The Systemic Cyber Risk Reduction Venture takes a three-pronged approach to evaluate cyber risk at a national level: building the underlying architecture for cyber risk analysis to critical infrastructure, developing cyber risk metrics, and promoting tools to address concentrated sources of cyber risk.
This new process of risk reduction utilises the so-called Rosetta Stone approach, which translates the technical nature of security into the language of the business or agency. By quantifying cyber risk, CISOs will have the ability to translate cybersecurity into a language that non-technical agency leaders can understand and support from a policy, budgetary, and procedure perspective. Like many businesses, most government agencies don’t know what their exposure is to any given cyber event, including what the potential impacts are in terms of operational disruptions, response costs, and secondary loss. This typically results in a lack of focus on the risks that matter most to the organisation.
The future is cyber risk quantification
Developing cyber risk metrics attaches a monetary value to risk. These can then be used by organisations to determine what matters most, whether the appropriate controls are in place and can estimate the potential financial loss if an attack was to be successful. The level of security investment that is necessary can then be determined to meet the organisation’s risk tolerance. This acts as a starting point for private sector companies, particularly those owning or operating critical infrastructure, to improve future decision making.
Cyber risk quantification removes the risk of human error – no longer relying on human calculation – through automation and supporting it with real-time cyber threat intelligence. Attackers do not take time off, and neither does your agency and its IT infrastructure. Automation becomes a decision support system that operates in real-time opposed to being dependent on individuals waiting for lengthy interviews, training, and manual reviews.

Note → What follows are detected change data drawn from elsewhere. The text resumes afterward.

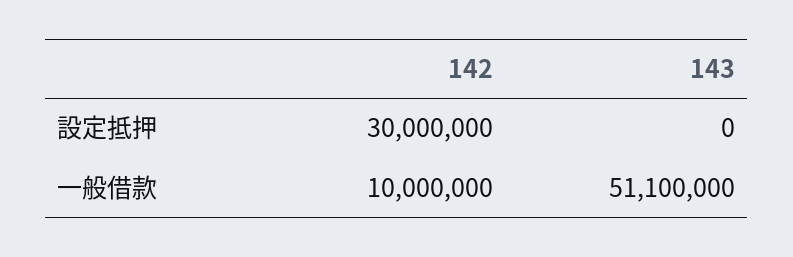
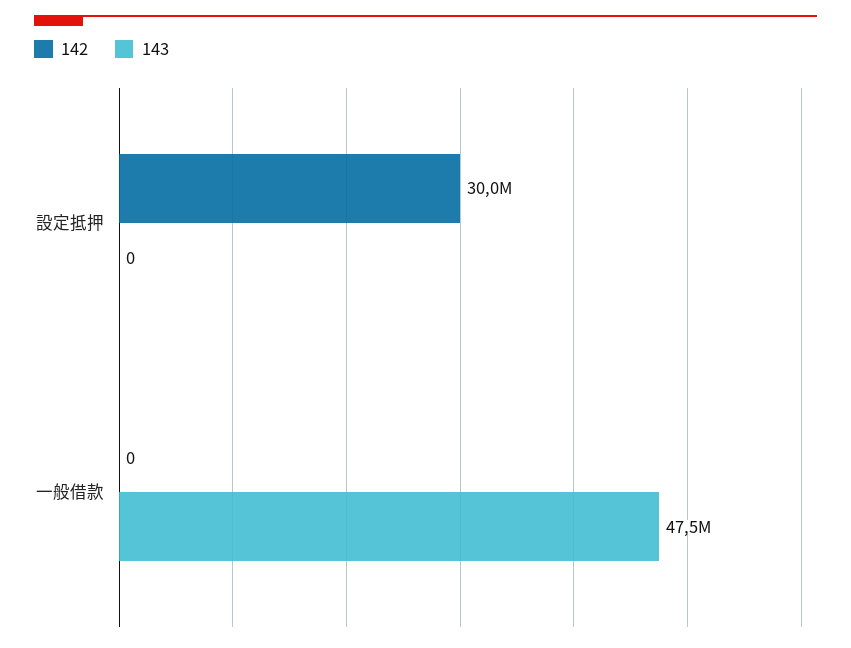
  {
    "142": {
      "設定抵押": 30000000,
-     "一般借款": 10000000
+     "一般借款": 0
    },
    "143": {
      "設定抵押": 0,
-     "一般借款": 51100000
+     "一般借款": 47500000
    }
  }

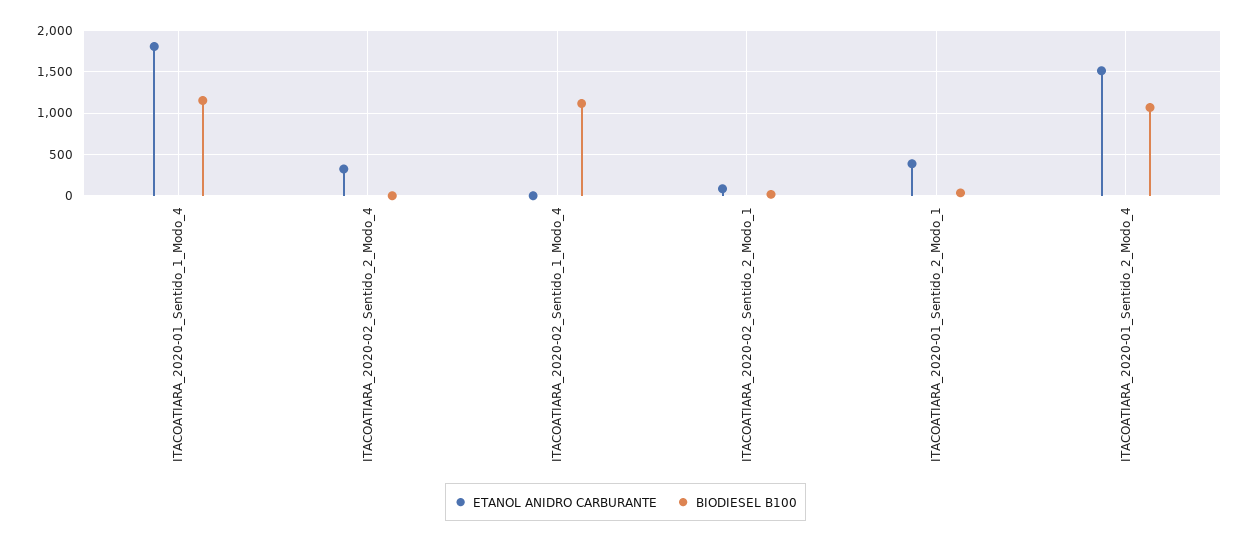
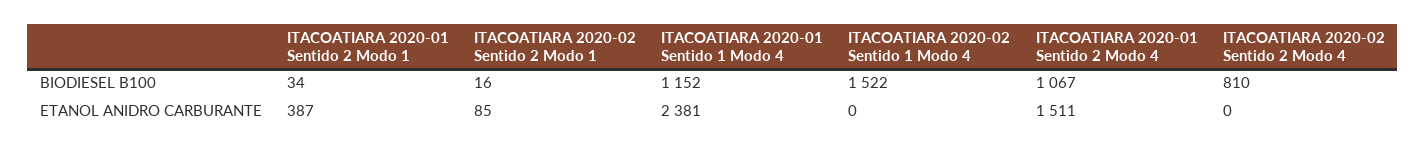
  {
    "ETANOL ANIDRO CARBURANTE": {
-     "ITACOATIARA_2020-01_Sentido_1_Modo_4": 1800,
+     "ITACOATIARA_2020-01_Sentido_1_Modo_4": 2381,
-     "ITACOATIARA_2020-02_Sentido_2_Modo_4": 300,
+     "ITACOATIARA_2020-02_Sentido_2_Modo_4": 0,
      "ITACOATIARA_2020-02_Sentido_1_Modo_4": 0,
      "ITACOATIARA_2020-02_Sentido_2_Modo_1": 85,
      "ITACOATIARA_2020-01_Sentido_2_Modo_1": 387,
      "ITACOATIARA_2020-01_Sentido_2_Modo_4": 1511
    },
    "BIODIESEL B100": {
      "ITACOATIARA_2020-01_Sentido_1_Modo_4": 1152,
-     "ITACOATIARA_2020-02_Sentido_2_Modo_4": 0,
+     "ITACOATIARA_2020-02_Sentido_2_Modo_4": 810,
-     "ITACOATIARA_2020-02_Sentido_1_Modo_4": 1100,
+     "ITACOATIARA_2020-02_Sentido_1_Modo_4": 1522,
      "ITACOATIARA_2020-02_Sentido_2_Modo_1": 16,
      "ITACOATIARA_2020-01_Sentido_2_Modo_1": 34,
      "ITACOATIARA_2020-01_Sentido_2_Modo_4": 1067
    }
  }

The Systemic Cyber Risk Reduction Venture acts as a starting point for improving government and critical infrastructure cybersecurity, and the UK should take note and further develop their policies. Government agencies must prioritise mitigation efforts and understand immediate cyber risks so that critical energy applications, functions and data are protected. The time to introduce automated cyber risk quantification, supported by real-time threat intelligence and orchestration capabilities is now.